Error bars indicate standard derivation. TBR = tissue-to-background ratio; PET = positron emission tomography.

Except for the mean vessel wall thickness (r=0.041, p=0.447) the correlations between the mean TBR and the MRI parameters, including mean vessel wall thickness (r= 0.041, p=0.447), mean lumen area (r=0.402, p<0.00001), mean vessel wall area (r=0.29, r=0.402, p<0.00001), mean total vessel area (r=0.41, p<0.00001) ) were significant, albeit weak.

Discussion

We prospectively compared the accumulation of FDG by PET-CT across different plaque morphology and compositions defined by MRI, in both carotid and femoral arteries. We chose to study carotid and femoral arteries together since the pathobiology of atherosclerosis is thought to be similar in both arterial beds22.

We demonstrated higher vascular FDG uptake within lipid-rich plaques. The arteries with collagen and those containing calcium on MRI showed a similar and lower FDG uptake on PET-CT.

The difference in FDG uptake between the plaques maybe due to a smaller number of macrophages and their activity in the different types of plaques. This hypothesis is supported by the work of Tawakol et al. who showed, in a rabbit model of atherosclerosis a strong correlation between macrophage density and FDG uptake24 and reported similar findings in patients with carotid artery disease11.

Using complementary imaging methods allows a non-invasive characterization of both plaque composition and inflammatory activity. Our data suggest that those plaque types deemed high risk by the AHA criteria were in fact the one with the most FDG uptake. Collagen-rich and calcified plaques were low in their accumulation of FDG.

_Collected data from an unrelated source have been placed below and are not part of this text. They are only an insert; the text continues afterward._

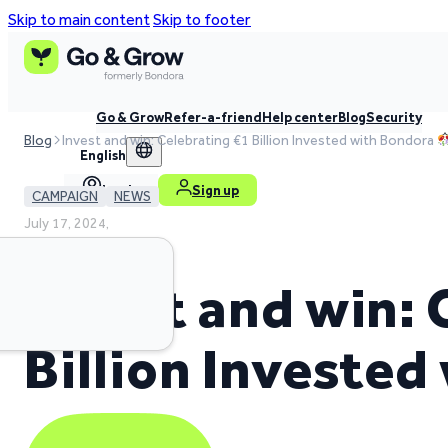
Skip to main content
Skip to footer
Go & Grow
Refer-a-friend
Help center
Blog
Security
Blog
Invest and win: Celebrating €1 Billion Invested with Bondora
English
Log in
Sign up
CAMPAIGN
NEWS
July 17, 2024,
2 min read time
Invest and win: 
Billion Investe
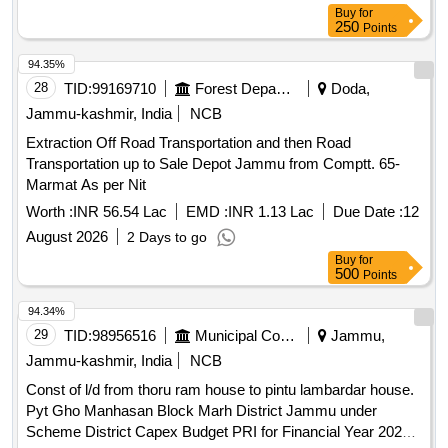
Buy
for
250
Points
94.35%
28
TID:
99169710
Forest Departments
Doda,
Jammu-kashmir, India
NCB
Extraction Off Road Transportation and then Road
Transportation up to Sale Depot Jammu from Comptt. 65-
Marmat As per Nit
Worth :
INR 56.54 Lac
EMD :
INR 1.13 Lac
Due Date :
12
August 2026
2 Days to go
Buy
for
500
Points
94.34%
29
TID:
98956516
Municipal Corporations
Jammu,
Jammu-kashmir, India
NCB
Const of l/d from thoru ram house to pintu lambardar house.
Pyt Gho Manhasan Block Marh District Jammu under
Scheme District Capex Budget PRI for Financial Year 2026-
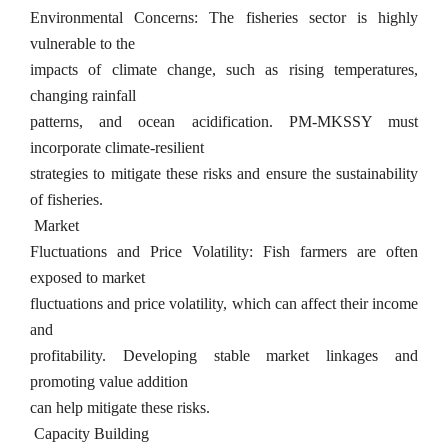
Environmental Concerns: The fisheries sector is highly
vulnerable to the
impacts of climate change, such as rising temperatures,
changing rainfall
patterns, and ocean acidification. PM-MKSSY must
incorporate climate-resilient
strategies to mitigate these risks and ensure the sustainability
of fisheries.
Market
Fluctuations and Price Volatility: Fish farmers are often
exposed to market
fluctuations and price volatility, which can affect their income
and
profitability. Developing stable market linkages and
promoting value addition
can help mitigate these risks.
Capacity Building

We also evaluated the mean tissue-to-background ratio (TBR) value according to a cutoff defined as the median of the mean vessel wall thickness in each group. The lipid-necrotic core group was the only one to display the following relationships: high TBR/thick vessel wall, low TBR/thin vessel wall. These findings are in keeping with pathologic studies that point to plaques with large lipid cores being at high risk of rupture23.

Study limitations

Our study is limited by the small number of patients. Moreover, due to the limited spatial resolution of the PET/CT, around 5 mm, the partial volume effect is likely to influence the results. We did not examine the fibrous cap thickness in this study. This measure has also been shown to be a predictor of subsequent plaque rupture events22, 25. This could be achieved usingT1 weighted MRI sequences, or by using MRI contrast agents to highlight the cap. We are currently undertaking such studies in patients with carotid disease to investigate whether fibrous cap thickness has any bearing on plaque inflammation.

Conclusion

In this study, two high-risk aspects of atherosclerosis were determined by FDG-PET/CT and by MRI (T2W and PDW images). Atherosclerotic plaque inflammation is greater within lipid-rich plaques, and is proportional to the vessel wall thickness. After further, prospective validation studies, these non-invasive measurements could help to determine risk of clinical events within individual patients.

Acknowledgments

Acknowledgements and funding

This study is supported by the National Institutes of Health (grants R01 HL71021R01, R01 HL78667).

Work described in this paper was part-funded by the NIHR Cambridge Biomedical Research Centre.

Dr. Rudd is an International Fellowship holder from the British Heart Foundation.